Wednesday, 16 May 2018
Ready Player One
Discombobulation doesn't quite cover the experience of watching Ready Player One, a film that posits eternal poverty and the total defeat of imagination as acceptable prices to pay for the human race to live in a Funko-Popped wonderland. Everything in Steven Spielberg's film is a reference, from feature players to props and laser gun foley. Not the kind of massaged, satirised call-backs you might find in a Bush Sr era episode of The Simpsons either, this is the cold, naked replication of Family Guy. Characters and ideas are torn out of their original context then played, at length, as subordinate structural mulch in a narrative that revolves around an unstoppable trivia bore.
Strangest of all, Ready Player One presents your standard heroic journey freed from an overarching sense of defiance. Tye Sheridan's Wade Watts isn't trying to sweep away the dominant culture of zapped-out destitution. He's complicit; a collaborator. A zealous fanboy deep in the thrall of a dead billionaire who couldn't navigate a conversation unless it explicitly catered to what he wanted to hear. There are asides about food riots and ruinous ecological shifts but it's Mark Rylance's James Halliday that appears to have done the most damage to mankind. Apart from creating an accessible drop-out box, he's tied up trillions and a generation of thinkers trying to decode his death bed tantrum. To wit, the wealthiest company in the world is dedicated to propagating Halliday's (almost) unwinnable treasure hunt while the second wealthiest company in the world runs Victorian workhouses committed to pulling this task apart. Pizza Hut's still pumping out pies though.

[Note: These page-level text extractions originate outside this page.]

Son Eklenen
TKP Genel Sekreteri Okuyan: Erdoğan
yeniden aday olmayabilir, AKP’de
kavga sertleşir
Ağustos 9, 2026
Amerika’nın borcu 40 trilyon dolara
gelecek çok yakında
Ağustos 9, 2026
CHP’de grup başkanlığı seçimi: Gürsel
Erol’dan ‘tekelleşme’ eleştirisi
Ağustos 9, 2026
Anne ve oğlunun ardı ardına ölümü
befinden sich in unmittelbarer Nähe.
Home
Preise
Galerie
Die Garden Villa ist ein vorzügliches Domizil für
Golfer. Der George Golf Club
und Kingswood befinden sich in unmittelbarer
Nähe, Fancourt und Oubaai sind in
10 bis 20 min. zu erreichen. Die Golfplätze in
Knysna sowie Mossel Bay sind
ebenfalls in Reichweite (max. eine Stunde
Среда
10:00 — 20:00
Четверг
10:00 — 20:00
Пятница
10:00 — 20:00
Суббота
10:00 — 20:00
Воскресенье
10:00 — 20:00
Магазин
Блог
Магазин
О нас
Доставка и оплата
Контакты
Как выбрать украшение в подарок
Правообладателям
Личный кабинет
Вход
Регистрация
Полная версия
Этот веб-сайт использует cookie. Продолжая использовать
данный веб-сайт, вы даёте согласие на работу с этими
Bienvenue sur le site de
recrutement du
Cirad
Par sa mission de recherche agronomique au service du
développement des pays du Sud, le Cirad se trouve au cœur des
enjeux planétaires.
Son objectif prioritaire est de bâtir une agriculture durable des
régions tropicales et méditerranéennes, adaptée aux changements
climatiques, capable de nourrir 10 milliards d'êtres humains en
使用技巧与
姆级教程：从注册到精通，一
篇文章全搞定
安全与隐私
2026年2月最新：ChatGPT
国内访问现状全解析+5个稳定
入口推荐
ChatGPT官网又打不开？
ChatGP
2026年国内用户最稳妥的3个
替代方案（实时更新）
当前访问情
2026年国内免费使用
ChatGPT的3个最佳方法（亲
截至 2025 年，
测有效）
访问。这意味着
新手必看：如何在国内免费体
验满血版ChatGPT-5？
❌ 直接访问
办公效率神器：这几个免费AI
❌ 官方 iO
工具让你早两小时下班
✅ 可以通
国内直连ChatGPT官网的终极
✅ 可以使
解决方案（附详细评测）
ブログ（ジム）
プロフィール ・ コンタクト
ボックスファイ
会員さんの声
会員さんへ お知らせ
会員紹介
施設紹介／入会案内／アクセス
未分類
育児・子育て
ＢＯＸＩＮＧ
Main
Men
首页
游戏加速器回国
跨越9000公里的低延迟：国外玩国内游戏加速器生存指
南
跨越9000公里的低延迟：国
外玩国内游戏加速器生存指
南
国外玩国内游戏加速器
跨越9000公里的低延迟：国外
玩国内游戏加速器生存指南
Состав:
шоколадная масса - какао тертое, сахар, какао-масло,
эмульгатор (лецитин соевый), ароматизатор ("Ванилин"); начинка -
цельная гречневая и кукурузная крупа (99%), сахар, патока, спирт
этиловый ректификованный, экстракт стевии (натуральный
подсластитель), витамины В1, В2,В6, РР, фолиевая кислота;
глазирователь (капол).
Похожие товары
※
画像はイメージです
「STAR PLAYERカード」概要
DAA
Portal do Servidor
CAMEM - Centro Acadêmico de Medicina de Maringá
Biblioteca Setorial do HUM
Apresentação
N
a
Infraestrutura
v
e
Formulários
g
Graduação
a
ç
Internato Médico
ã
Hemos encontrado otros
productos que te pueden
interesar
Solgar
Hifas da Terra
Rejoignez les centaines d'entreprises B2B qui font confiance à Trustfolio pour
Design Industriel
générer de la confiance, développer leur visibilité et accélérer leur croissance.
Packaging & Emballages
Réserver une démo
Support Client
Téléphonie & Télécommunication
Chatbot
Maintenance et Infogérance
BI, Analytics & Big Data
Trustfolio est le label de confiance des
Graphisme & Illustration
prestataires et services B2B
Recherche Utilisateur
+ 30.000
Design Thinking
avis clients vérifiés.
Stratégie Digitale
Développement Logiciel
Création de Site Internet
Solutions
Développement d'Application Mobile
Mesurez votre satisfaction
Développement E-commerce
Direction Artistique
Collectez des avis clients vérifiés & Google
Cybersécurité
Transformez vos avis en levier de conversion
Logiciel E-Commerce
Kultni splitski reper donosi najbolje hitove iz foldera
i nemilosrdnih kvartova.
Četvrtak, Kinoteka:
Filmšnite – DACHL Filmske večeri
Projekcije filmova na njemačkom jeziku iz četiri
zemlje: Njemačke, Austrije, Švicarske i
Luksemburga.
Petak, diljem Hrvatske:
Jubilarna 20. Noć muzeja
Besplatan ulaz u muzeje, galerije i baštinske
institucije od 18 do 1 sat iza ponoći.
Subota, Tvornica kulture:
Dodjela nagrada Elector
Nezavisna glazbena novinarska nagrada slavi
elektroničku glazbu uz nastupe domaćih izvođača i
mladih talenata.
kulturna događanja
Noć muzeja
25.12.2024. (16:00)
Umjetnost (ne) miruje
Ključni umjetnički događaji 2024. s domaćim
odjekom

Ready Player One's ceaseless use of propulsive movement does, occasionally, threaten to capture the imagination though. Spielberg taking a similarly chaotic tact with computer generated cataclysm as his pal George Lucas did with Star Wars Episode III: Revenge of the Sith's opening space shoot-out. Layers and layers of detail are baked into each other resulting in big money shots absolutely swimming with animated actors, each devised to attract your attention. Action in Ready Player One is seldom used to excite in terms of character or accomplishment. It's plotted to overwhelm, rolling over its audience like a crushing wave of hyper-expensive magma. As the film cascades towards its conclusion, the seizure-inducing vistas begin to numb. The prevalence of licensed properties - that turn up to look pretty then do nothing - inspire nothing less than the acute disinterest felt watching an overplayed sponsored ad.